Thursday, January 29, 2009

Random Acts of Kindness

I have been collecting articles from magazines for years. This one came from the December 1991 issue of Glamour Magazine's editorial page.

It's titled "Practice random kindness and senseless acts of beauty".

"It's a crisp winter day in San Francisco. A woman in a red Honda, Christmas presents piled in the back, drives up to the Bay Bridge tollbooth. "I'm paying for myself, and for the six cars behind me," she says with a smile, handing over seven commuter tickets.

One after another, the next six drivers arrive at the tollbooth, dollars in hand, only to be told, "Some lady up ahead already paid your fare. Have a nice day."

The woman in the Honda, it turned out, had read something on an index card taped to a friend's refrigerator. "Practice random acts of kindness and senseless acts of beauty." The phrase seemed to leap out at her, and she copied it down.

Another lady said "I thought it was incredibly beautiful," she said, explaining why she's taken to writing it at the bottom of all her letters, "like a message from above."

Now the phrase is spreading, on bumper stickers, on walls, at the bottom of letters and business cards. And as it spreads, so does a vision of guerilla goodness.

A man might plunk a coin into a stranger's meter just in time.
A dozen people with pails and mops and tulip bulbs might descend on a run-down house and clean it from top to bottom, while the frail elderly owners look on, dazed and smiling.
A woman writes "Merry Christmas!" to the tellers on the back of her checks.

Senseless acts of beauty spread: A man plants daffodills along the roadway, his shirt billowing in the breeze from passing cars.

They say you can't smile without cheering up yourself a little - likewise, you can't commit a random act of kindness without feeling as if your own troubles have been lightened if only because the world has become slightly a better place.
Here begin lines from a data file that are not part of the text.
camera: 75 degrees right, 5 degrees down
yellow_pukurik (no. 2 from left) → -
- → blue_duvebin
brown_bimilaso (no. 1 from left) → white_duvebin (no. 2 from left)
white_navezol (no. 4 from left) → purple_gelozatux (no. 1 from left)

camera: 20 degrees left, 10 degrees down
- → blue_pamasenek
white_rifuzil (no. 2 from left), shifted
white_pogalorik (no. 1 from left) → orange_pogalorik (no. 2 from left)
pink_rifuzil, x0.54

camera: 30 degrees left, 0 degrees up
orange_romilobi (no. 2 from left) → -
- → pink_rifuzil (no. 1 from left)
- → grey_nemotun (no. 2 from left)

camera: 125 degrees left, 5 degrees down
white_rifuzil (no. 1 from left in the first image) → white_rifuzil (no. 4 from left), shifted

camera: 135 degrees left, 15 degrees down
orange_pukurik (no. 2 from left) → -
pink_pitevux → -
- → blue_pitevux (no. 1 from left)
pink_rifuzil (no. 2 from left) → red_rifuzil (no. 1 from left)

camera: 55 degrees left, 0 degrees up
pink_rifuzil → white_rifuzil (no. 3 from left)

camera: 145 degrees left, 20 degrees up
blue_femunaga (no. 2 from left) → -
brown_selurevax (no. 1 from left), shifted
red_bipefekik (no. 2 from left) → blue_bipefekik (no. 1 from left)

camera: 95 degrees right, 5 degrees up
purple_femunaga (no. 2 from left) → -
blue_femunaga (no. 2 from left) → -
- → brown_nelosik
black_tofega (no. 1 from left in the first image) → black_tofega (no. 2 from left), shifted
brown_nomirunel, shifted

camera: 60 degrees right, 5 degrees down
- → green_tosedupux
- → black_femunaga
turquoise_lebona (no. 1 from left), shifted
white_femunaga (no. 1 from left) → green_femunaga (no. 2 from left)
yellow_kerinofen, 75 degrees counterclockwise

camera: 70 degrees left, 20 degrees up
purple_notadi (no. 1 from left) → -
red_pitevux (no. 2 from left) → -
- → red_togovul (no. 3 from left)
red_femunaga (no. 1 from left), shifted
And you can't be a recipient without feeling a shock, a pleasant jolt. If you were one of those rush-hour drivers who found your bridge fare paid, who knows what you might have been inspired to do for someone later?" Excerpts from December 1991 issue Glamour magazine

I have been struggling with a few issues lately. After reading this article, I feel so much better, so much lighter. I truly feel that the world can become a nicer place, if we can be kinder to each other.

2 comments:

pascale said...

how sweet, good to know kindness can be passed on :)

josephine said...

if evey body can think more about the other people, the world must become more better!